Il resto dell’economia si leccava ancora le ferite provocate dalla grande crisi iniziata nel 2008: Exxon valeva 235 miliardi circa, più di Apple ma lontana dai quasi 400 di fine 2007; General Electric, colpita nella sua rilevantissima componente finanziaria, era scesa a quota 120 dai quasi 300 di fine 2007; Ibm, un’altra ex-top, era a quota 130; General Motors era appena rientrata in Borsa, dopo essere uscita dalla bancarotta con il finanziamento dello Stato. Il termine digital disruption non era ancora di moda, anche se l’articolo ne evidenzia con chiarezza i primi casi: dai giornali – entrati in profonda crisi per la concorrenza negli acquisti da parte dei loro stessi siti e nella pubblicità da parte del digital advertising – alle imprese come Nokia, a lungo leader mondiale nel mobile, confinata dai successi di Apple e Samsung nella fascia più bassa del mercato.

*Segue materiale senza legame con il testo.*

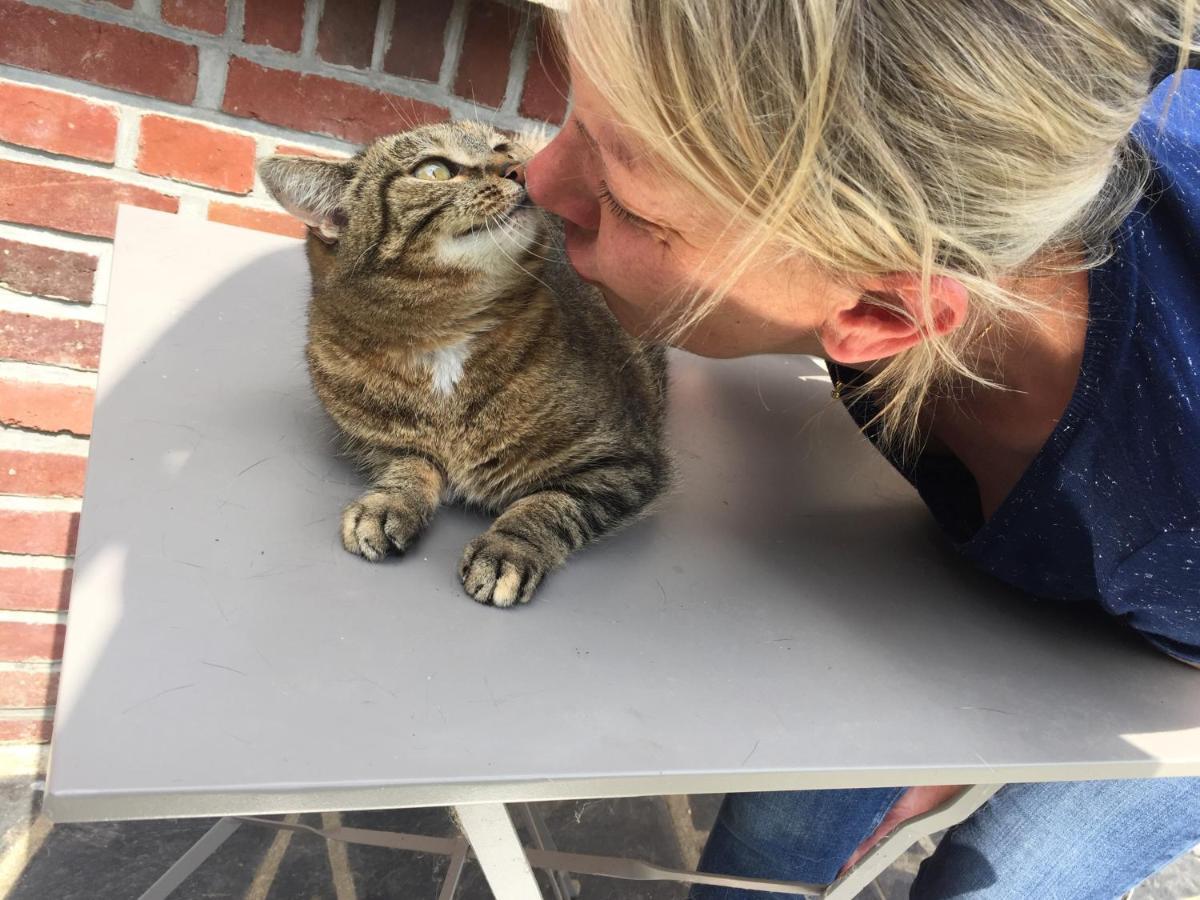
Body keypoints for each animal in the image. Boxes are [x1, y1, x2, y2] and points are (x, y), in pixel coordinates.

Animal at [258, 121, 672, 607]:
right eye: (434, 170)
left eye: (502, 147)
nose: (518, 168)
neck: (444, 342)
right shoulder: (373, 441)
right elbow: (409, 466)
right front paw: (389, 503)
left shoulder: (624, 462)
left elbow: (549, 507)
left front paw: (506, 548)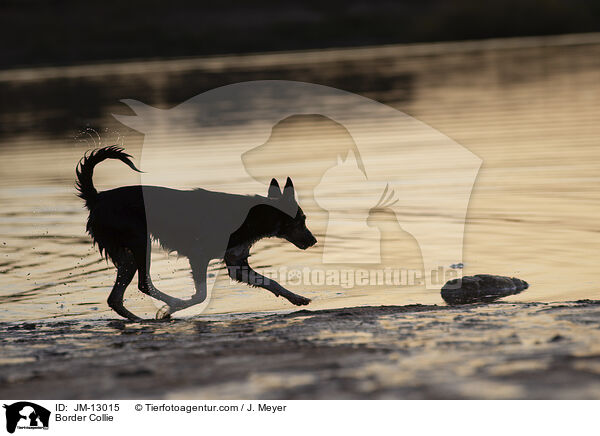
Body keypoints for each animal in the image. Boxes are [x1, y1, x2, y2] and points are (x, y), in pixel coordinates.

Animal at [77, 146, 316, 320]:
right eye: (302, 220)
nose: (313, 241)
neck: (252, 216)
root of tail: (97, 197)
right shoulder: (198, 256)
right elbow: (200, 296)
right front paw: (170, 309)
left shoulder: (236, 263)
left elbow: (271, 282)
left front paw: (297, 298)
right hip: (140, 242)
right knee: (143, 284)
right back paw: (168, 304)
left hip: (127, 256)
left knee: (115, 299)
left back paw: (138, 320)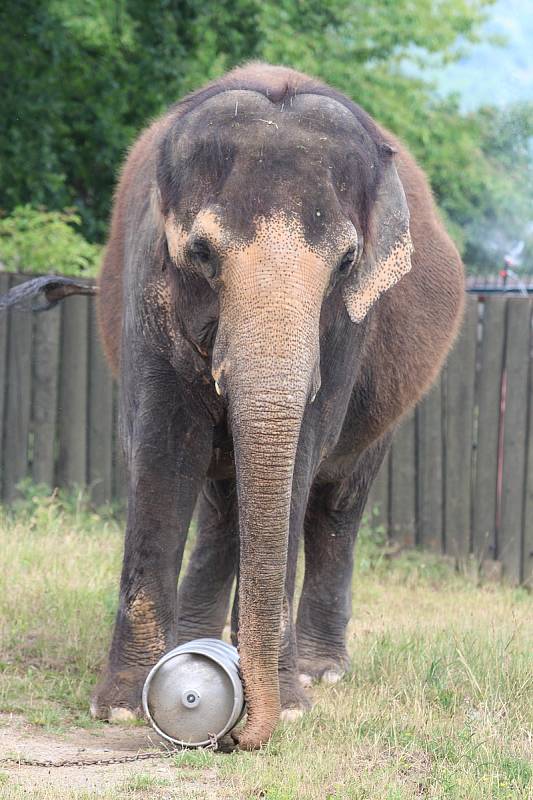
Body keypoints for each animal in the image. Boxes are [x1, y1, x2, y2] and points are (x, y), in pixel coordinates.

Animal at [4, 64, 462, 752]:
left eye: (347, 262)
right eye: (202, 254)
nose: (243, 733)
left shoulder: (348, 328)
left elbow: (302, 455)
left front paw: (292, 707)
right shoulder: (149, 286)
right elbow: (164, 453)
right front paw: (124, 708)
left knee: (338, 501)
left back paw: (320, 671)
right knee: (223, 501)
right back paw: (197, 639)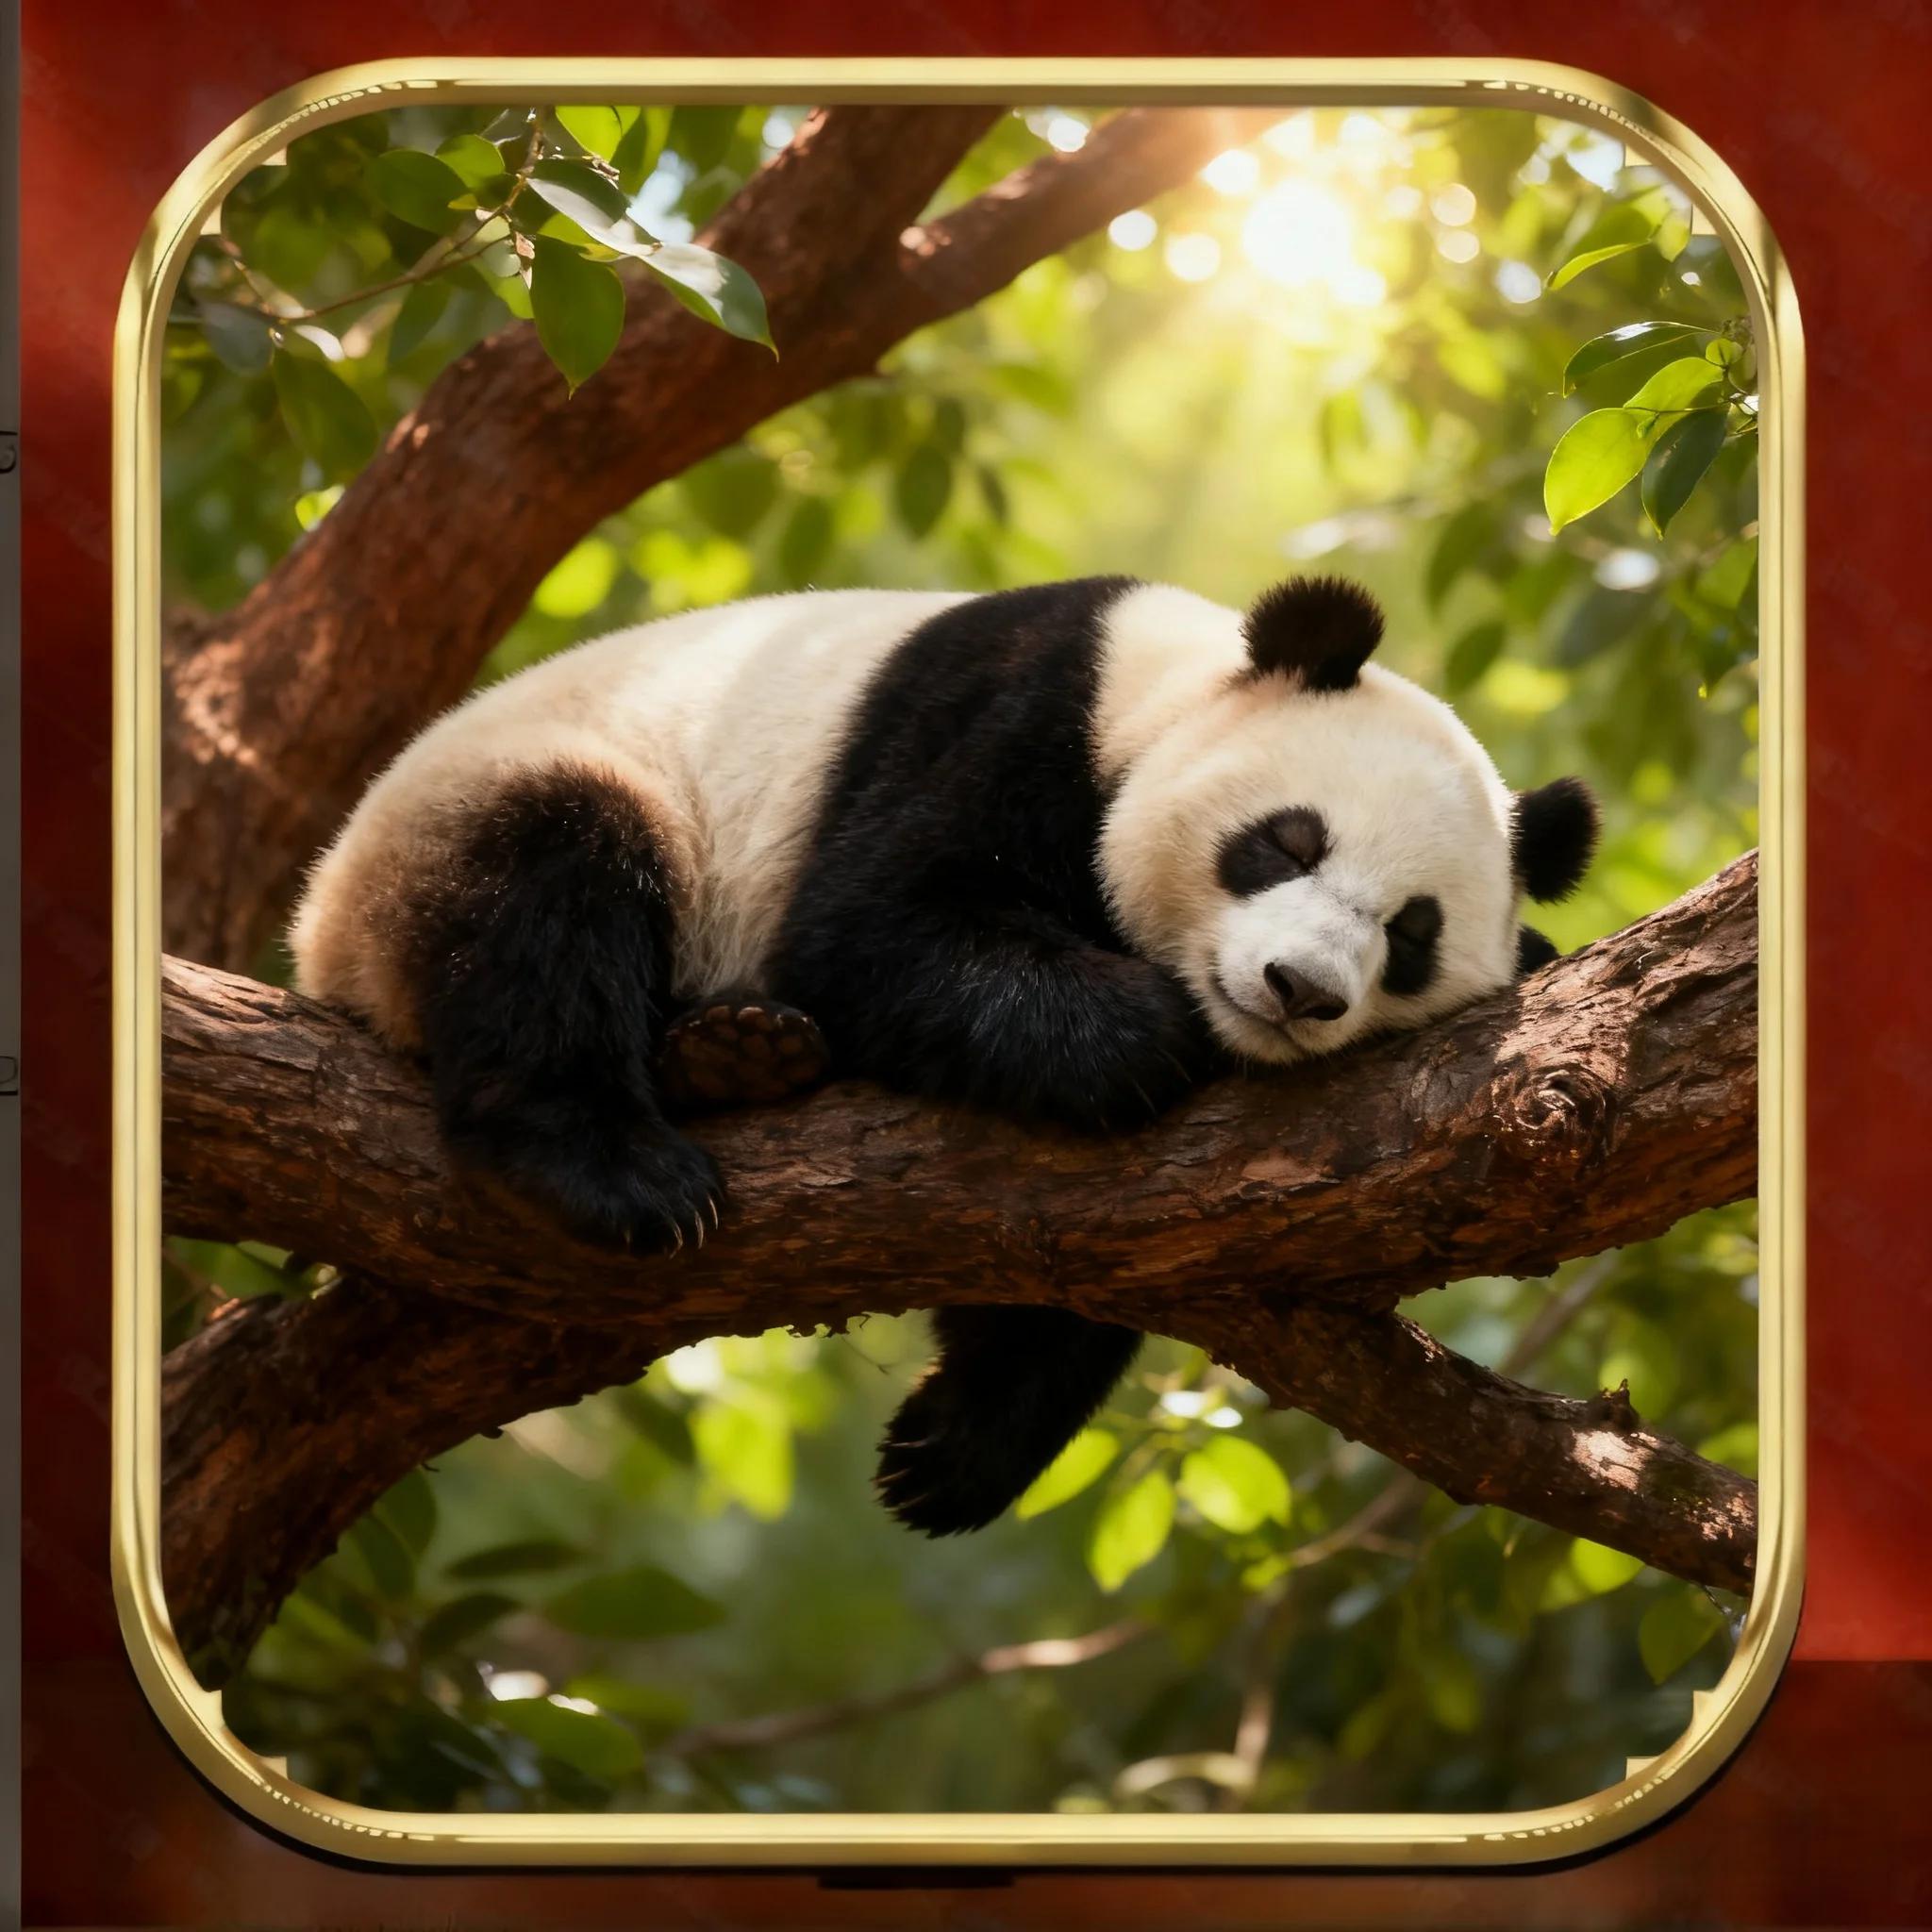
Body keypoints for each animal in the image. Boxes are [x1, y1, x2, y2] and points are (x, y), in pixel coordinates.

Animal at [290, 574, 1598, 1538]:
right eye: (1285, 843)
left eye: (1411, 935)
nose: (1300, 990)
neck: (1161, 689)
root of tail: (321, 938)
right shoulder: (1010, 714)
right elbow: (874, 928)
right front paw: (1145, 1028)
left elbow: (1085, 1284)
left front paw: (949, 1450)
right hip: (497, 813)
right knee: (550, 890)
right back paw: (620, 1164)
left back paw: (734, 1057)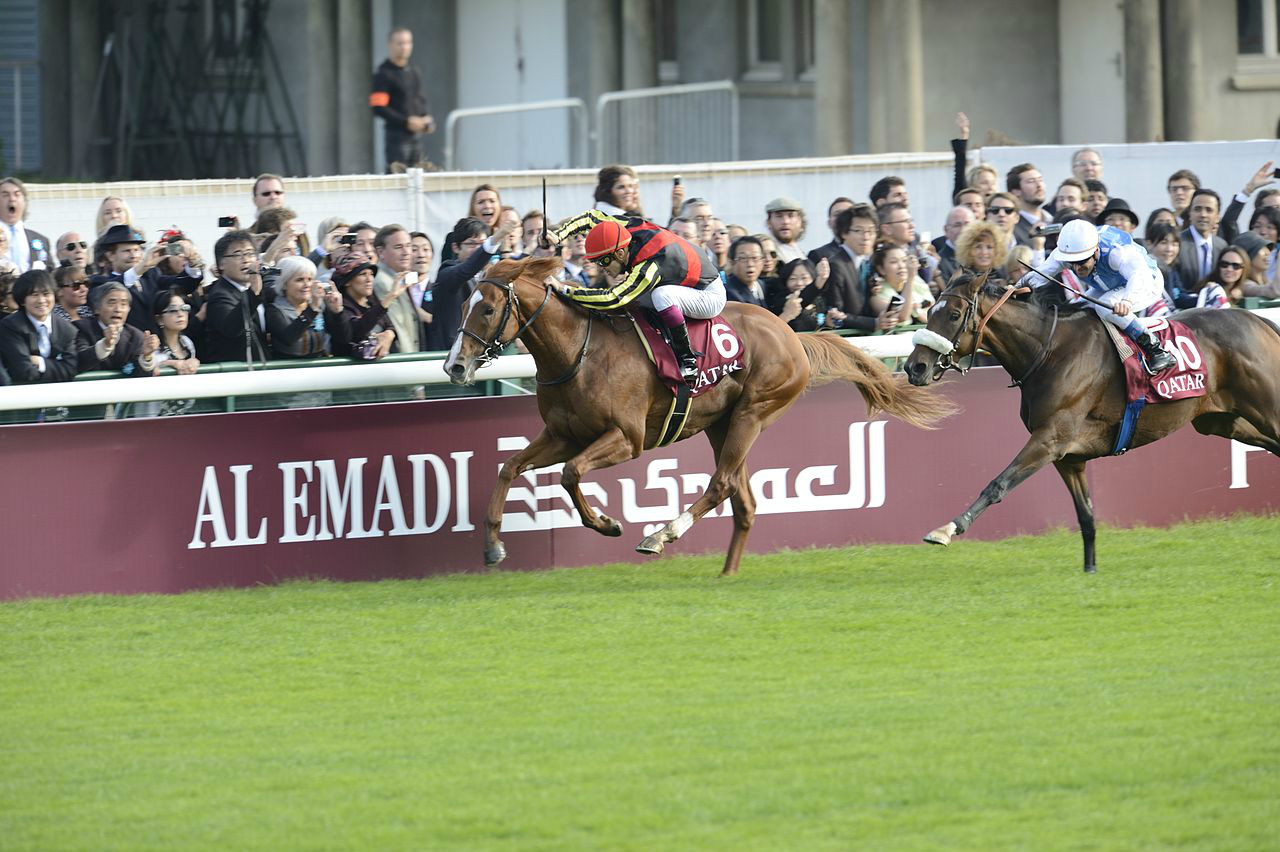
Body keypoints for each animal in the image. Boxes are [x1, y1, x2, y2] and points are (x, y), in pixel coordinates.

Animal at [445, 255, 957, 573]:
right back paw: (725, 574)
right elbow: (509, 466)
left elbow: (571, 475)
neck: (578, 352)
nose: (454, 366)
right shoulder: (562, 434)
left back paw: (660, 535)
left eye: (487, 308)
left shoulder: (626, 438)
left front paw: (608, 524)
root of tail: (791, 333)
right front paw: (493, 545)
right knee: (744, 502)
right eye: (465, 303)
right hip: (721, 425)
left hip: (753, 411)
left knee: (723, 484)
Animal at [901, 272, 1280, 573]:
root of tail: (1258, 320)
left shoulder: (1049, 439)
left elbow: (998, 484)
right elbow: (1085, 515)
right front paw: (1090, 569)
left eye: (953, 314)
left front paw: (947, 529)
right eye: (929, 311)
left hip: (1265, 408)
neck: (1050, 352)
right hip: (1221, 421)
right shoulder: (1068, 456)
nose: (914, 367)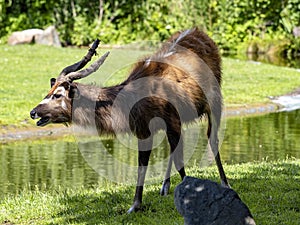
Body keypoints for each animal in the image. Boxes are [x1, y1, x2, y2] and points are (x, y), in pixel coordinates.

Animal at [29, 28, 229, 213]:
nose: (33, 112)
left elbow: (177, 161)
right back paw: (164, 187)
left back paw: (225, 183)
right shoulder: (145, 130)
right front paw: (135, 205)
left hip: (214, 103)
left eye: (57, 94)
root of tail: (199, 31)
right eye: (48, 92)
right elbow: (143, 165)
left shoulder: (171, 121)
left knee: (213, 139)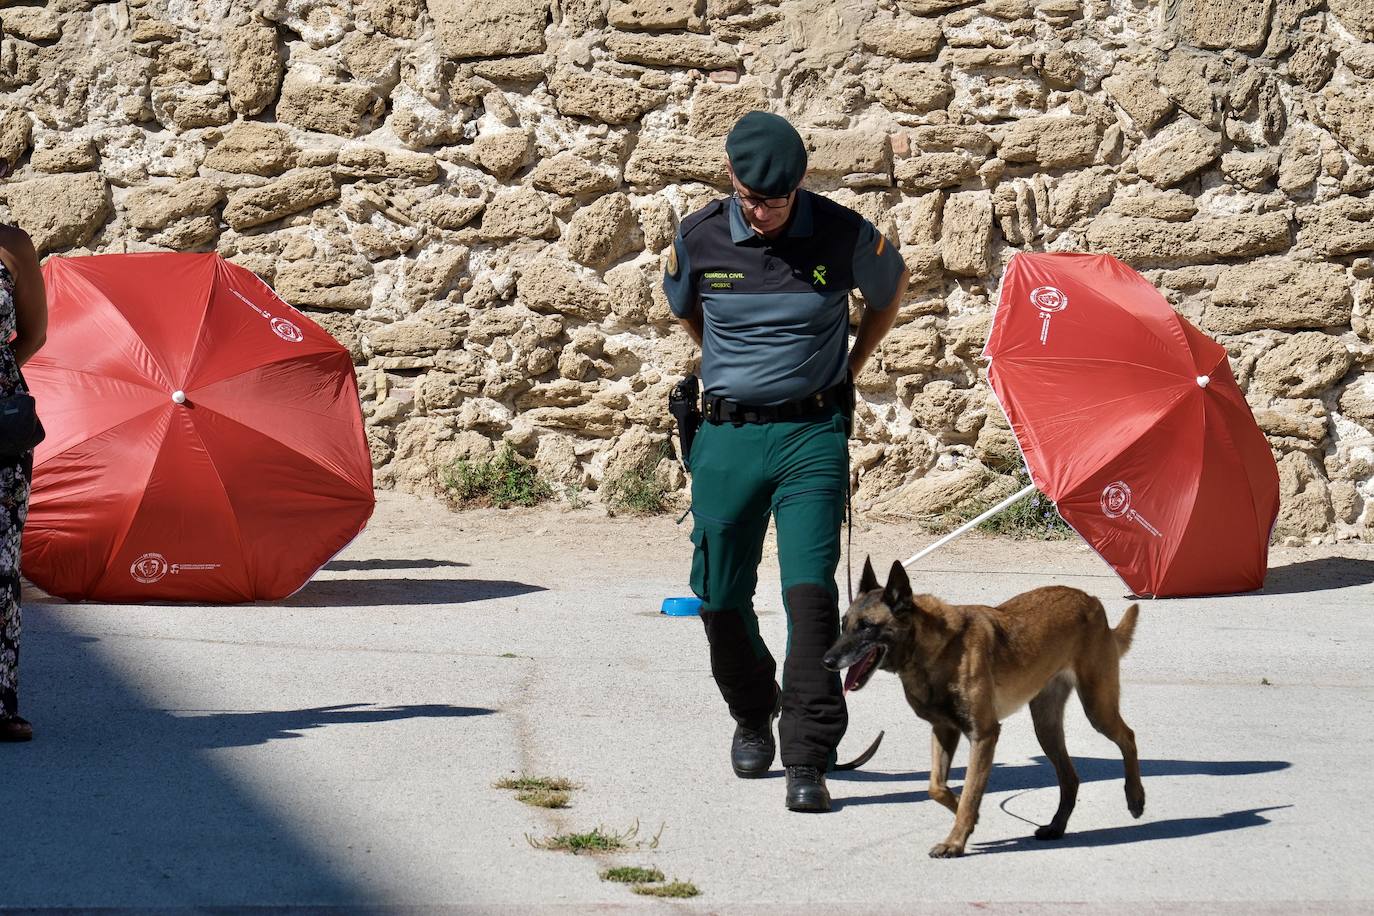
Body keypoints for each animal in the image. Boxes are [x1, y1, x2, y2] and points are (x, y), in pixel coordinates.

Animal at [818, 560, 1143, 862]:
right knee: (1070, 778)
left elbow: (970, 792)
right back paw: (1056, 826)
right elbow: (937, 787)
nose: (827, 661)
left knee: (1128, 737)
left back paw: (1135, 797)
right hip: (1046, 727)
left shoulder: (983, 735)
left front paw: (955, 841)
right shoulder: (944, 731)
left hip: (1097, 708)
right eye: (844, 623)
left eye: (866, 626)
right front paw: (967, 817)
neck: (937, 650)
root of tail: (1091, 600)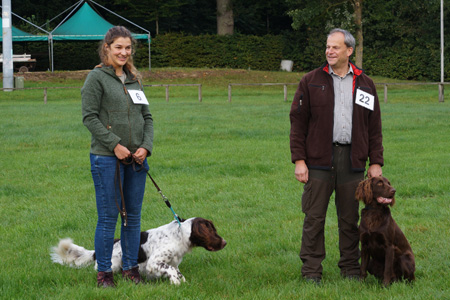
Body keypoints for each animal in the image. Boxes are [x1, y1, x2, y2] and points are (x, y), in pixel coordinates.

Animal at [50, 217, 227, 284]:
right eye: (213, 231)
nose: (225, 242)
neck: (179, 234)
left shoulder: (174, 263)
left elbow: (177, 272)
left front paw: (180, 282)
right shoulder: (154, 262)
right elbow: (170, 271)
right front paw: (175, 283)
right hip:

Molto diverso il quadro che traspare dall’ultimo articolo del gennaio 2019. Se il primo esaltava la fase di crescita dello smartphone, l’ultimo si chiede se lo smartphone stesso – prodotto simbolo dell’era digitale – non si sia avviato verso la fase di maturità del suo ciclo di vita. Se il primo esaltava il quasi raddoppio di valore di Apple con il lancio dell’iPhone, il secondo si chiede se la caduta di 400 miliardi di $ nella capitalizzazione di Apple, tre mesi dopo aver raggiunto l’impressionante quota di 1.100 miliardi, non sia da attribuire solamente alle difficoltà dei consumi in Cina, ma rifletta i dubbi degli investitori sulla capacità del brand di continuare a sostenere prezzi-premio elevati (addirittura cresciuti negli ultimi tempi per compensare il rallentamento nella crescita): dubbi peraltro già affiorati ben due volte e poi risolti nel passato (“Apple sulle montagne russe”, febbraio 2016), ma sempre più consistenti. Si chiede se si profili la necessità per Apple di individuare una strategia alternativa in grado di garantirle profittabilità e profitti altrettanto elevati: un obiettivo tutt’altro che banale, essendo questi ultimi superiori ai 60 miliardi di $ (circa il doppio rispetto a Microsoft, Alphabet-Google e JPMorgan). Si chiede se la prospettiva indicata da Tim Cook, di trasformare sempre più Apple in una società di servizi online ad alto valore aggiunto approfittando dell’oltre un miliardo di suoi dispositivi (iPhone, iPad, Mac …) tuttora attivi, sia realistica o diventi viceversa indispensabile, per raggiungere un numero adeguato di potenziali clienti, svincolare (con un rovesciamento della sua storica strategia) la fruizione dei suoi servizi dal possesso dei suoi dispositivi. Il tutto in un contesto generale in deterioramento – caratterizzato da una forte reazione alla globalizzazione e all’emergere di guerre commerciali – e in un clima di crescente ostilità verso l’enorme potere acquisito dalle big tech.